Storage and Shelf Life

Store knuckle bones frozen at 0°F if not using immediately. They can be kept frozen for 6-12 months without losing any nutritional value.

Once cooked into bone broth or soup stock, the shelf life in the fridge is 5-7 days. The broth can also be frozen for 4-6 months.

Key Takeaways

  • Knuckle bones are the femur-to-tibia joint in a cow’s hind legs
  • They contain collagen-rich cartilage, tendons and ligaments
  • Knuckle bones are left over after removing meat during butchering
  • Prized for making bone broth, soup stocks and dog treats
  • Rich in protein, minerals and joint-healthy compounds
  • Simmering releases gelatin, collagen and nutrients into the water
  • Provides more bioavailable nutrition than muscle meat
  • Look for quality bones from grass-fed/organic sources
  • Cook for 24-72 hours to fully extract the benefits
  • Versatile ingredient to create nourishing, mineral-rich dishes

Beef Knuckle Bones | Meat Cut Highlight


What is another name for beef knuckle?

The knuckle goes by many names: The ball of the round, sirloin tip, round tip, tip center (centre in UK and Ireland) and sometimes thick flank, beef ball tip roast, sirloin tip roast and French roll roast (there are different names around the world).

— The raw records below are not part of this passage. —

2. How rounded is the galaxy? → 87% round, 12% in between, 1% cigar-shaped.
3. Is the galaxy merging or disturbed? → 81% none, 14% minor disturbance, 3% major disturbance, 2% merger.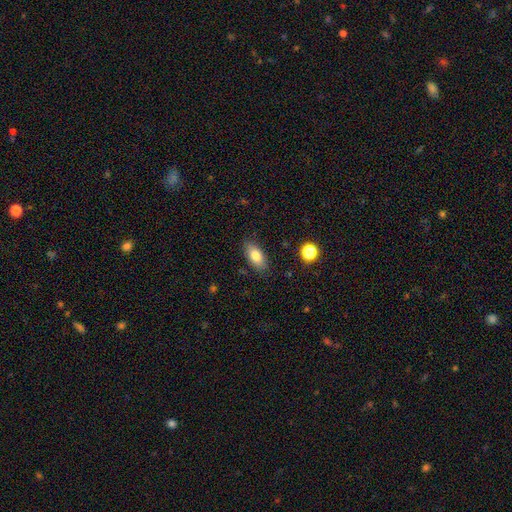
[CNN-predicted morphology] A smooth galaxy with no disk features (80%) that is in between round and cigar-shaped (87%). Merging: none (86%).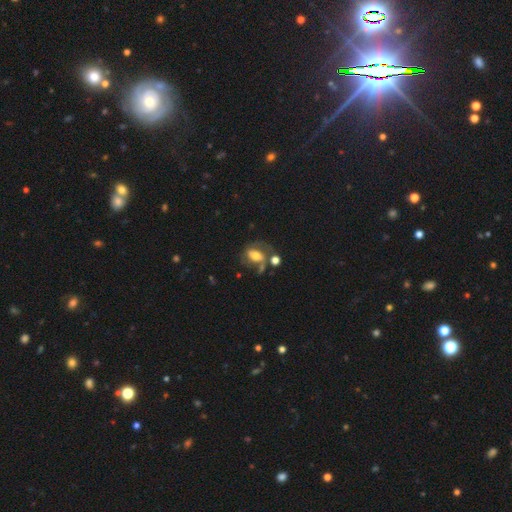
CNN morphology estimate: Smooth or featured? featured or disk (51%)
Edge-on disk? no (95%)
Merging? none (37%)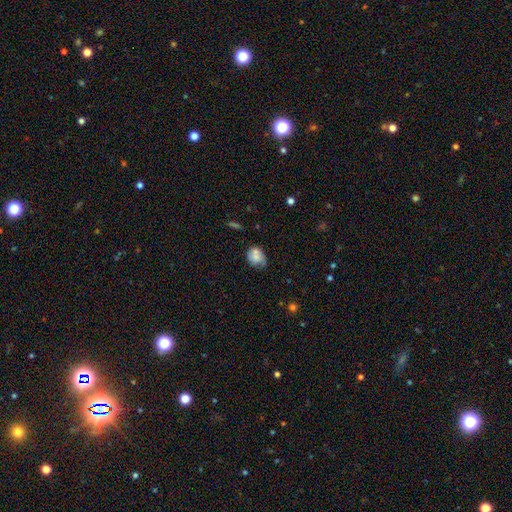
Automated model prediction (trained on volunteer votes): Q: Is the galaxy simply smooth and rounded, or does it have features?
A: smooth — 67%.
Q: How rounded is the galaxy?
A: in between — 54%.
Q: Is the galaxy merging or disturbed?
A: none — 46%.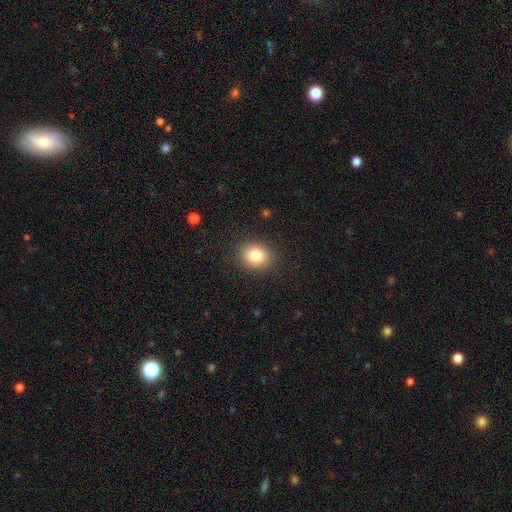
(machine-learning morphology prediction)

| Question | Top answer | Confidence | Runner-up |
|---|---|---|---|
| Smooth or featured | smooth | 82% | star or artifact (10%) |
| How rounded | round | 67% | in between (32%) |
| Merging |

What is beef knuckle good for?

The knuckle is an exceptionally lean, very affordable cut from the Round (between the Top Round & Bottom Round). It can be cut into roasts, pot roasts, cubes for kebab or stew, etc. It can also be cut into low cost steaks which are typically cut very thin and pinned (cubed) for tenderness.

Where is the beef knuckle bone located?

Beef knuckle comes from a specific portion of the round, the name for the cow’s hindquarters. It also goes by other names, including sirloin tip, round tip, and tip center. Located between the top round and bottom round, the knuckle is found on the front end of the rear leg.

Is beef knuckle a weight bearing bone?

Beef knuckles are non-weight-bearing and provide an excellent source of calcium and phosphorus.